Late night US television hosts react with shock, anger to Capitol attack
Late night TV talk show hosts express anger and frustration at the violence at the US Capitol, offering somber monologues that plead for unity even as some aim pointed barbs at those they held responsible for the mobs’ actions.
“It was a terrible day in the history of this country,” says Jimmy Kimmel on his ABC show Wednesday. Over on CBS, Stephen Colbert calls it “a horrifying day that will go down in US history, however much longer that is.”
“If my grandfather were alive today and saw what was happening in the country that he fought for, he’d be disgusted,” says Jimmy Fallon on NBC. “People walking around with the flag upside down thinking they’re patriotic. Today was not patriotism. Today was terrorism.”
James Corden, who grew up in England, uses the perspective of an outsider to view the events, saying he always looked to the United States as a beacon of light and possibility.
“Today, people across the world would have looked at these pictures from Washington and they would have wondered what on earth has happened to this great country,” Corden says on CBS. But he adds “the America that they admire still exists.”
Kimmel ridicules some members of the mob, including one dressed as a Viking. “It was like a psychotic ‘Price is Right’ audience forcibly taking control of the Plinko wheel,” Kimmel says. He condemns those who “lit these fires.”
Colbert’s 14-minute monologue is the most scathing, calling out Trump’s most outspoken GOP supporters in Congress and the Senate for what he alleged were years of sowing the seeds for violence.

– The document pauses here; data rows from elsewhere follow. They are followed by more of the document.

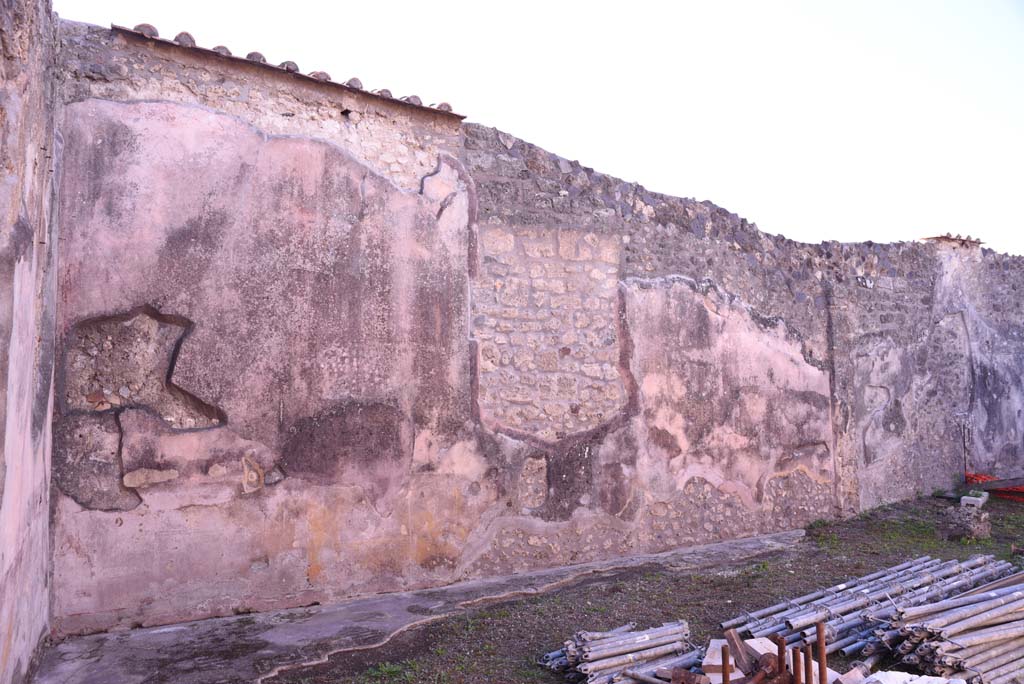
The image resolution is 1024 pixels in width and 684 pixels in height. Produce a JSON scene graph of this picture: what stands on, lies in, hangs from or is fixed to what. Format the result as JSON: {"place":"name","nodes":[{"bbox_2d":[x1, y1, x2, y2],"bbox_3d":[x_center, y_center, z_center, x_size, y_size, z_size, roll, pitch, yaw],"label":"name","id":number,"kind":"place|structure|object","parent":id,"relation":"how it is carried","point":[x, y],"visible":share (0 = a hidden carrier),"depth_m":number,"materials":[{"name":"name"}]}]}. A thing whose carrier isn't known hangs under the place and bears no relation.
{"place":"outdoors","nodes":[
{"label":"outdoors","id":0,"kind":"place"},
{"bbox_2d":[0,0,60,683],"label":"side wall","id":1,"kind":"structure","parent":0,"point":[9,639],"depth_m":3.56,"materials":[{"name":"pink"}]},
{"bbox_2d":[30,528,803,683],"label":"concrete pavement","id":2,"kind":"structure","parent":0,"point":[331,631],"materials":[{"name":"grey concrete"}]},
{"bbox_2d":[44,19,1023,639],"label":"wall","id":3,"kind":"structure","parent":0,"point":[628,511],"depth_m":5.98,"materials":[{"name":"pink paint"}]},
{"bbox_2d":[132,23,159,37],"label":"tile","id":4,"kind":"object","parent":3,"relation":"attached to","point":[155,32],"visible":0.45,"depth_m":5.04,"materials":[{"name":"grey ceramic"}]},
{"bbox_2d":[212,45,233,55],"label":"tile","id":5,"kind":"object","parent":3,"relation":"attached to","point":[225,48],"visible":0.3,"depth_m":5.29,"materials":[{"name":"tile"}]},
{"bbox_2d":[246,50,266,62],"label":"tile","id":6,"kind":"object","parent":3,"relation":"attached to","point":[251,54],"visible":0.3,"depth_m":5.46,"materials":[{"name":"tile"}]},
{"bbox_2d":[105,23,467,116],"bbox_3d":[-1.784,-2.164,5.675,2.947,0.113,0.768,2,-3,-32],"label":"tile coping","id":7,"kind":"object","parent":3,"relation":"attached to","point":[125,28],"visible":0.34,"depth_m":5.36,"materials":[{"name":"tile"}]},
{"bbox_2d":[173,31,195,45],"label":"tile","id":8,"kind":"object","parent":7,"relation":"on","point":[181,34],"visible":0.44,"depth_m":5.16,"materials":[{"name":"tile"}]},
{"bbox_2d":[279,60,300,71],"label":"tile","id":9,"kind":"object","parent":3,"relation":"attached to","point":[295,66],"visible":0.36,"depth_m":5.52,"materials":[{"name":"tile"}]},
{"bbox_2d":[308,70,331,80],"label":"tile","id":10,"kind":"object","parent":3,"relation":"attached to","point":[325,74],"visible":0.4,"depth_m":5.66,"materials":[{"name":"tile"}]},
{"bbox_2d":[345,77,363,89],"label":"tile","id":11,"kind":"object","parent":3,"relation":"attached to","point":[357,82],"visible":0.42,"depth_m":5.89,"materials":[{"name":"tile"}]},
{"bbox_2d":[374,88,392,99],"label":"tile","id":12,"kind":"object","parent":3,"relation":"attached to","point":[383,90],"visible":0.35,"depth_m":6.01,"materials":[{"name":"tile"}]},
{"bbox_2d":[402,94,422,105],"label":"tile","id":13,"kind":"object","parent":3,"relation":"attached to","point":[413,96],"visible":0.4,"depth_m":6.11,"materials":[{"name":"grey ceramic"}]},
{"bbox_2d":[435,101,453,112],"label":"tile","id":14,"kind":"object","parent":3,"relation":"attached to","point":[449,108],"visible":0.4,"depth_m":6.43,"materials":[{"name":"grey ceramic"}]},
{"bbox_2d":[921,233,984,246],"bbox_3d":[6.737,-1.560,10.545,1.077,0.113,0.627,2,-3,-32],"label":"tile cap","id":15,"kind":"object","parent":3,"relation":"attached to","point":[958,236],"visible":0.47,"depth_m":10.36,"materials":[{"name":"brown ceramic"}]},
{"bbox_2d":[61,0,1023,257],"label":"sky","id":16,"kind":"structure","parent":0,"point":[516,128],"materials":[{"name":"white"}]},
{"bbox_2d":[263,489,1022,683],"label":"lawn","id":17,"kind":"structure","parent":0,"point":[528,659],"materials":[{"name":"green plant"}]},
{"bbox_2d":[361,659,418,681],"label":"grass tuft","id":18,"kind":"object","parent":17,"relation":"on","point":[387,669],"visible":0.77,"depth_m":4.26,"materials":[{"name":"green plant"}]},
{"bbox_2d":[539,619,694,683],"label":"pipe bundle","id":19,"kind":"object","parent":17,"relation":"on","point":[656,637],"visible":0.89,"depth_m":4.23,"materials":[{"name":"metal"}]},
{"bbox_2d":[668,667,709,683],"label":"block","id":20,"kind":"object","parent":17,"relation":"on","point":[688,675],"visible":0.94,"depth_m":3.88,"materials":[{"name":"brown"}]},
{"bbox_2d":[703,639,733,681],"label":"wooden block","id":21,"kind":"object","parent":17,"relation":"on","point":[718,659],"visible":0.69,"depth_m":4.07,"materials":[{"name":"wood"}]},
{"bbox_2d":[720,644,730,683],"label":"rod","id":22,"kind":"object","parent":17,"relation":"on","point":[724,665],"visible":1,"depth_m":3.60,"materials":[{"name":"brown metal"}]},
{"bbox_2d":[724,626,754,675],"bbox_3d":[1.386,1.873,4.118,0.126,0.235,0.193,0,-3,0],"label":"wooden plank","id":23,"kind":"object","parent":17,"relation":"on","point":[736,641],"visible":0.88,"depth_m":4.10,"materials":[{"name":"brown wood"}]},
{"bbox_2d":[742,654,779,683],"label":"metal pipe","id":24,"kind":"object","parent":17,"relation":"on","point":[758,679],"visible":0.88,"depth_m":3.76,"materials":[{"name":"brown metal"}]},
{"bbox_2d":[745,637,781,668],"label":"block","id":25,"kind":"object","parent":17,"relation":"on","point":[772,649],"visible":0.55,"depth_m":4.22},
{"bbox_2d":[776,636,786,680],"bbox_3d":[1.463,1.801,3.698,0.052,0.396,0.050,2,-3,-32],"label":"post","id":26,"kind":"object","parent":17,"relation":"on","point":[780,661],"visible":0.95,"depth_m":3.69,"materials":[{"name":"brown metal"}]},
{"bbox_2d":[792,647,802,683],"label":"post","id":27,"kind":"object","parent":17,"relation":"on","point":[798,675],"visible":0.95,"depth_m":3.70,"materials":[{"name":"metal"}]},
{"bbox_2d":[804,643,813,683],"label":"post","id":28,"kind":"object","parent":17,"relation":"on","point":[810,653],"visible":0.97,"depth_m":3.65,"materials":[{"name":"metal"}]},
{"bbox_2d":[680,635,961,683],"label":"pile","id":29,"kind":"object","parent":17,"relation":"on","point":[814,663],"visible":0.55,"depth_m":4.00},
{"bbox_2d":[816,619,826,683],"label":"rusty pipe","id":30,"kind":"object","parent":17,"relation":"on","point":[822,653],"visible":0.98,"depth_m":3.73,"materials":[{"name":"metal"}]},
{"bbox_2d":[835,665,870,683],"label":"wooden block","id":31,"kind":"object","parent":17,"relation":"on","point":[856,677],"visible":0.88,"depth_m":3.94,"materials":[{"name":"beige wood"}]},
{"bbox_2d":[723,552,1018,662],"bbox_3d":[2.889,1.965,5.189,3.164,0.230,0.920,2,-3,-32],"label":"pipe pile","id":32,"kind":"object","parent":17,"relation":"on","point":[866,591],"visible":0.76,"depth_m":4.97,"materials":[{"name":"metal"}]},
{"bbox_2d":[857,670,965,683],"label":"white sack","id":33,"kind":"object","parent":17,"relation":"on","point":[882,675],"visible":0.88,"depth_m":3.82,"materials":[{"name":"white"}]},
{"bbox_2d":[880,567,1023,683],"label":"pipe bundle","id":34,"kind":"object","parent":17,"relation":"on","point":[992,653],"visible":0.97,"depth_m":4.28,"materials":[{"name":"metal"}]},
{"bbox_2d":[941,505,991,540],"bbox_3d":[5.285,2.110,7.966,0.472,0.331,0.467,2,-3,-32],"label":"rock","id":35,"kind":"object","parent":17,"relation":"on","point":[966,519],"visible":0.94,"depth_m":7.82,"materials":[{"name":"grey stone"}]},
{"bbox_2d":[960,489,989,508],"bbox_3d":[6.481,2.217,9.571,0.387,0.177,0.276,2,-3,-32],"label":"concrete block","id":36,"kind":"object","parent":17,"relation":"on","point":[962,501],"visible":0.87,"depth_m":9.45,"materials":[{"name":"white"}]},
{"bbox_2d":[965,472,1023,501],"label":"red netting","id":37,"kind":"object","parent":17,"relation":"on","point":[1018,493],"visible":0.5,"depth_m":10.16,"materials":[{"name":"red plastic"}]},
{"bbox_2d":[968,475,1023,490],"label":"wooden plank","id":38,"kind":"object","parent":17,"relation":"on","point":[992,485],"visible":0.95,"depth_m":10.06,"materials":[{"name":"wood"}]},
{"bbox_2d":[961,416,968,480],"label":"metal rod","id":39,"kind":"object","parent":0,"point":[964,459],"visible":0.91,"depth_m":10.82,"materials":[{"name":"black metal"}]}
]}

“After five years of coddling this president’s fascist rhetoric, guess whose followers want to burn down the Reichstag?” he says. “Who could have seen this coming? Everyone. This is the most shocking, most tragic, least surprising thing I’ve ever seen.”
Several hosts wryly note the relatively restrained reaction from authorities and compare that to the way Black protesters have been treated.
“I wouldn’t even want to imagine his treatment or response to those people if they had been wearing Black Lives Matter hats instead of red MAGA ones,” Corden says.